En los diez años que han pasado desde entonces, otras 31.609 parejas homosexuales han contraído matrimonio en España, uno de los 22 países que actualmente reconocen este derecho.

A pesar de su gran tradición católica, el país fue el tercero del mundo en dar luz verde a una ley de esa naturaleza, después de Holanda y Bélgica, y también el segundo, junto a Holanda, en permitir la adopción de niños por parte de parejas del mismo sexo.

«Estamos construyendo un país más decente, porque una sociedad decente es aquella que no humilla a sus miembros», dijo el entonces presidente del gobierno español, el socialista José Luis Rodríguez Zapatero, en aquel histórico pleno celebrado en la Cámara baja española.

Ahora, España conmemora ese paso de gigante unos días después de que Estados Unidos legalizara el matrimonio homosexual en todo el país. Poco antes, era Irlanda la que ratificaba ese derecho, tras un referéndum en el que el 60 por ciento de los votantes dijo «sí».

La norma vio la luz en España tras años de lucha por parte del llamado colectivo LGTB (lesbianas, gais, transexuales y bisexuales). Uno de sus principales impulsores fue el político y activista socialista Pedro Zerolo, fallecido recientemente, quien convenció al entonces Rodríguez Zapatero de la necesidad de esa ley.

«(La ley) ha sido un éxito, ha cambiado no solo la vida de la gente sino también la visión de España», dijo hoy el ex jefe del Ejecutivo español en una entrevista a la emisora de radio Cadena Ser.

Tanto el Partido Socialista (PSOE), como colectivos sociales y sindicatos homenajearán hoy a Zerolo con varios actos, coincidiendo con el décimo aniversario de la aprobación de la norma que tanto defendió el político y que quiso exportar a otros países, como Argentina o Uruguay.

El texto modificó el Código Civil español en 16 artículos, aunque los principales cambios consistieron en sustituir las palabras «marido» y «mujer» por «cónyuges» y «padre» y «madre» por «progenitores».

Además, ampliaba otro de los artículos con la siguiente afirmación: «El matrimonio tendrá los mismos requisitos y efectos cuando ambos contrayentes sean del mismo o de diferente sexo».

Dos días después de la aprobación del matrimonio igualitario en la Cámara baja española, decenas de miles de personas la apoyaron y aplaudieron en una multitudinaria marcha en Madrid, coincidiendo con la celebración del Día del Orgullo Gay.

Pero la ley nacía también con el rechazo frontal de la Iglesia Católica y del conservador Partido Popular (PP) que hoy gobierna en España con Mariano Rajoy a la cabeza.

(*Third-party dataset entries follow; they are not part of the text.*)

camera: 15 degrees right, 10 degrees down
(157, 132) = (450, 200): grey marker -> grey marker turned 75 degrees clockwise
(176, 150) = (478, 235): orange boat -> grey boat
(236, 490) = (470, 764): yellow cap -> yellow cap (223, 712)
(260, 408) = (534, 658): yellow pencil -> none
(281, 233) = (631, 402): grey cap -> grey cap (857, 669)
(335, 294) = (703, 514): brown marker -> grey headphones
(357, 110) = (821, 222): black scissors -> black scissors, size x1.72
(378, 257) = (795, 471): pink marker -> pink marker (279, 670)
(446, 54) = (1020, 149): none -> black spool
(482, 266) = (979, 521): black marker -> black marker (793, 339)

Solo unos días antes de aprobarse, se convocó en Madrid una gran manifestación contra el matrimonio homosexual apoyada por el PP y por los obispos españoles.

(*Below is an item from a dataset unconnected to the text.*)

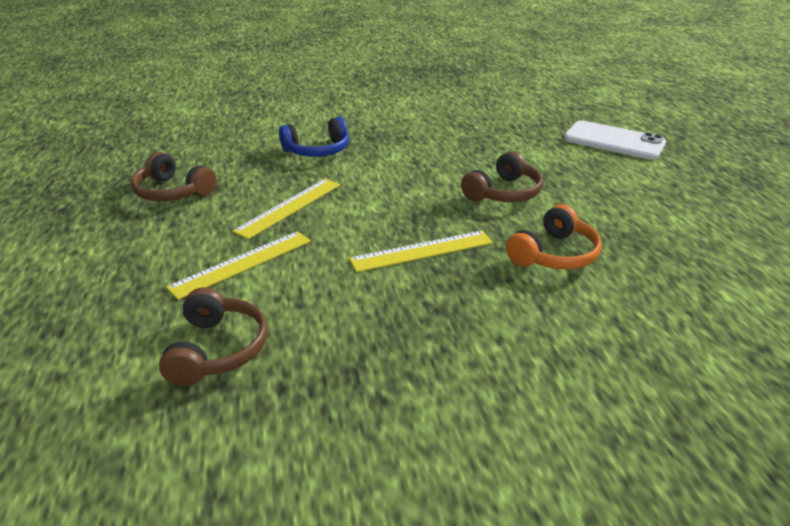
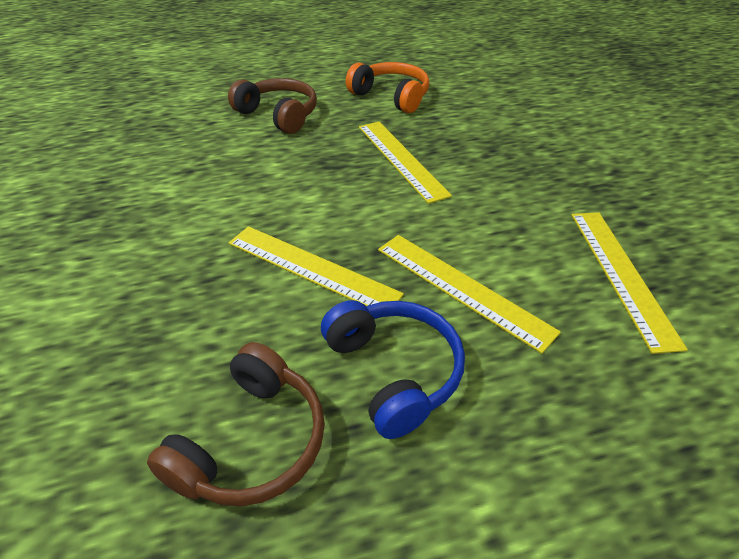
camera: 95 degrees left, 10 degrees up
(218, 349) = (621, 274): brown headphones -> yellow ruler
(317, 150) = (119, 264): blue headphones -> blue headphones (394, 371)
(614, 141) = (172, 57): white phone -> none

«A dos personas del mismo sexo no les asiste ningún derecho a contraer matrimonio entre ellas y el Estado, por su parte, no puede reconocer este derecho inexistente, a no ser actuando de un modo arbitrario que excede sus capacidades y que dañará, sin duda muy seriamente, el bien común», llegó a decir la Conferencia Episcopal.

La formación conservadora incluso recurrió la ley ante el Tribunal Constitucional, si bien éste la avaló en 2012.

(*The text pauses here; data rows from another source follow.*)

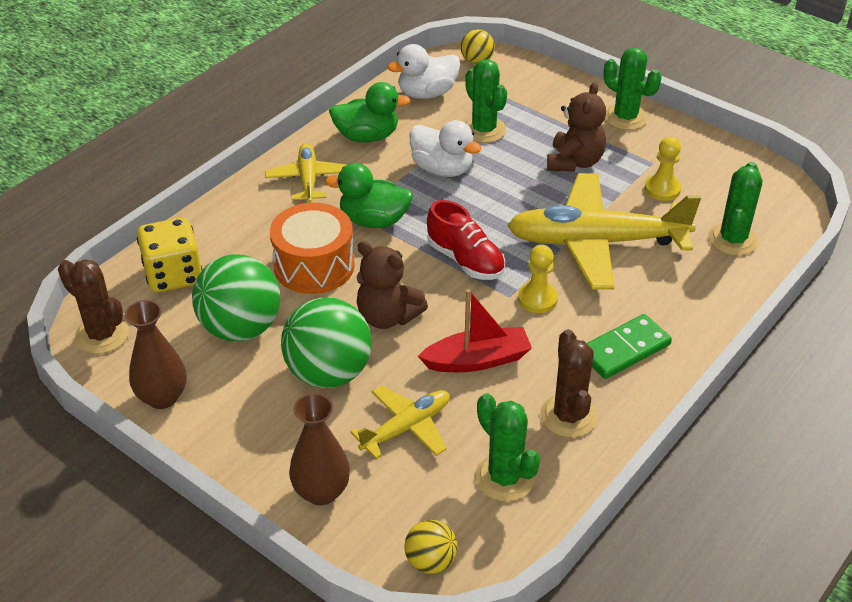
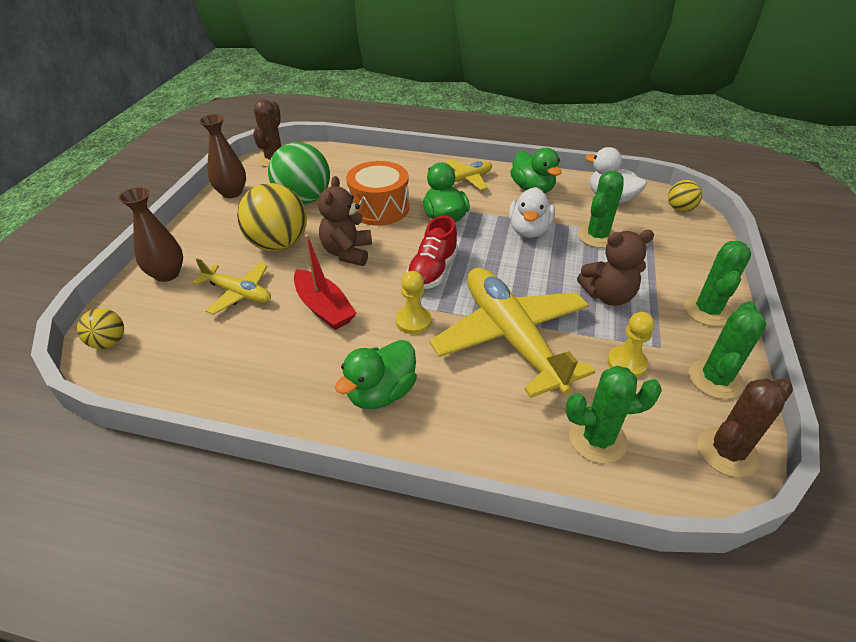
camera: 65 degrees right, 0 degrees up
(173, 275) = (337, 164): yellow dice -> none
(329, 373) = (278, 244): green ball -> yellow ball
(504, 478) = (200, 358): green cactus -> green cactus (715, 379)
(568, 416) = (282, 377): brown cactus -> brown cactus (727, 452)
(624, 349) = (381, 393): green domino -> green duck

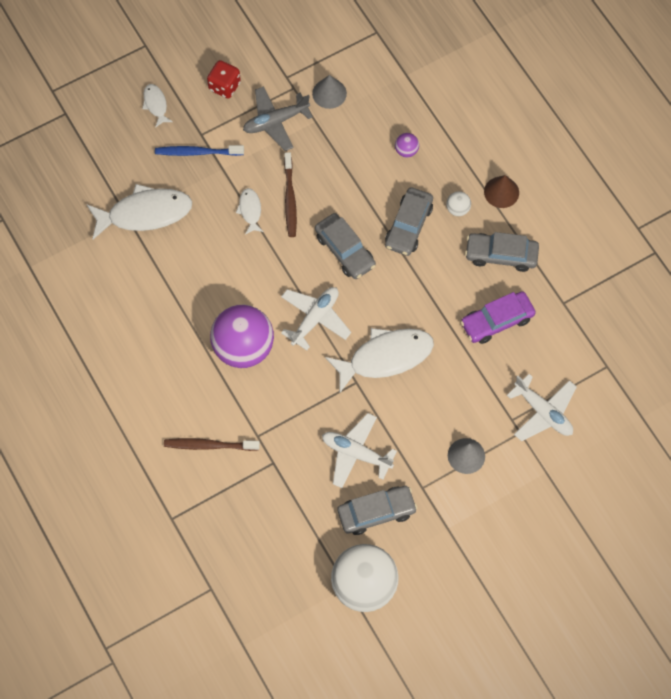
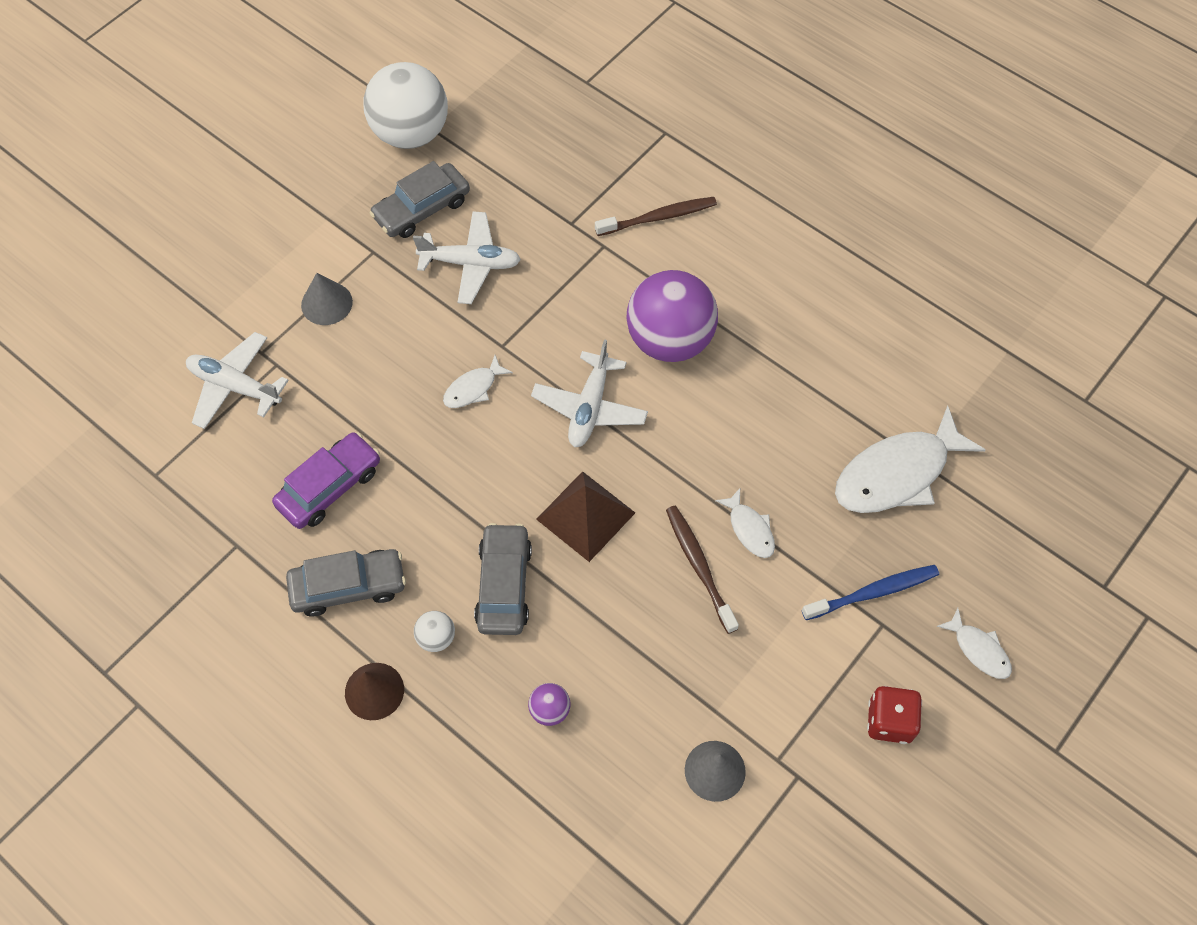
camera: 160 degrees right, 5 degrees down
(275, 122) = (778, 687): grey plane -> none
(345, 250) = (585, 516): grey car -> brown pyramid
(385, 357) = (473, 388): white fish -> white fish, size x0.48

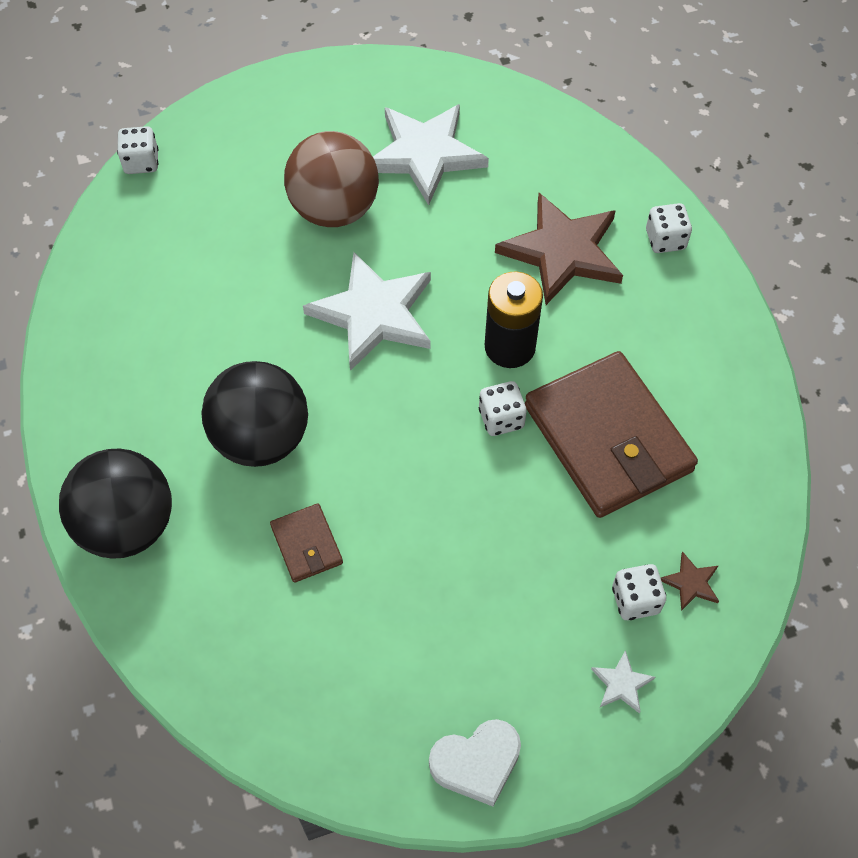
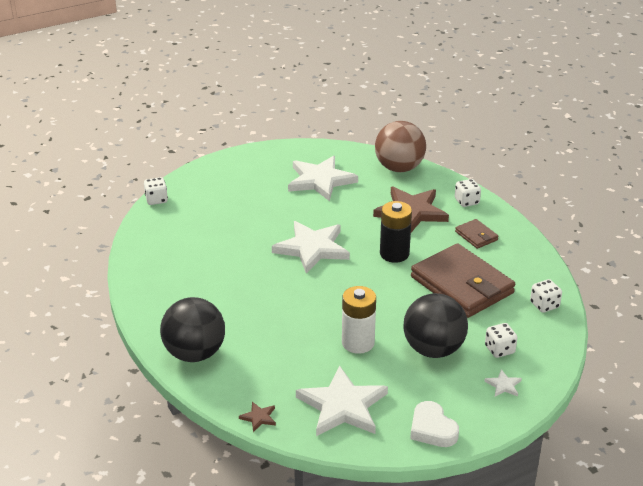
camera: 10 degrees left, 25 degrees down
(261, 438) = (263, 307): black ball -> black ball (433, 349)
(307, 545) = (304, 349): brown wallet -> brown wallet (476, 236)
(334, 209) = (275, 208): brown ball -> brown ball (399, 168)
(341, 685) = (343, 406): none -> white star
(399, 545) = (358, 343): none -> white battery
(476, 763) = (432, 429): white heart -> white heart turned 90 degrees clockwise
(501, 418) = (399, 284): white dice -> white dice (544, 305)
(691, 583) = (528, 339): brown star -> brown star (259, 417)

El camino hacia la igualdad sigue hoy secundándose con pequeños gestos como el que tuvo lugar el pasado domingo, cuando la sede del Ayuntamiento de Madrid y del gobierno regional amanecieron por primera vez con la bandera del arcoiris, representantiva del orgullo gay.

Sin embargo, el camino es largo y los colectivos de lesbianas, gais, transexuales y homosexuales siguen reclamando que esa igualdad sea «real» y esté amparada por ley en el país.

Piden, entre otras cosas, una «ley básica» que aborde «de manera integral» las necesidades del colectivo transexual, así como una ley de igualdad de trato y contra la discriminación, uno de los principales retos del colectivo.

También reivindican en el terreno de la educación un conjunto de normas que fomenten «el respeto a la diversidad sexual en las aulas» y leyes que permitan a los homosexuales «formar una familia, criar y educar» a los hijos en igualdad, según explicaron en un comunicado.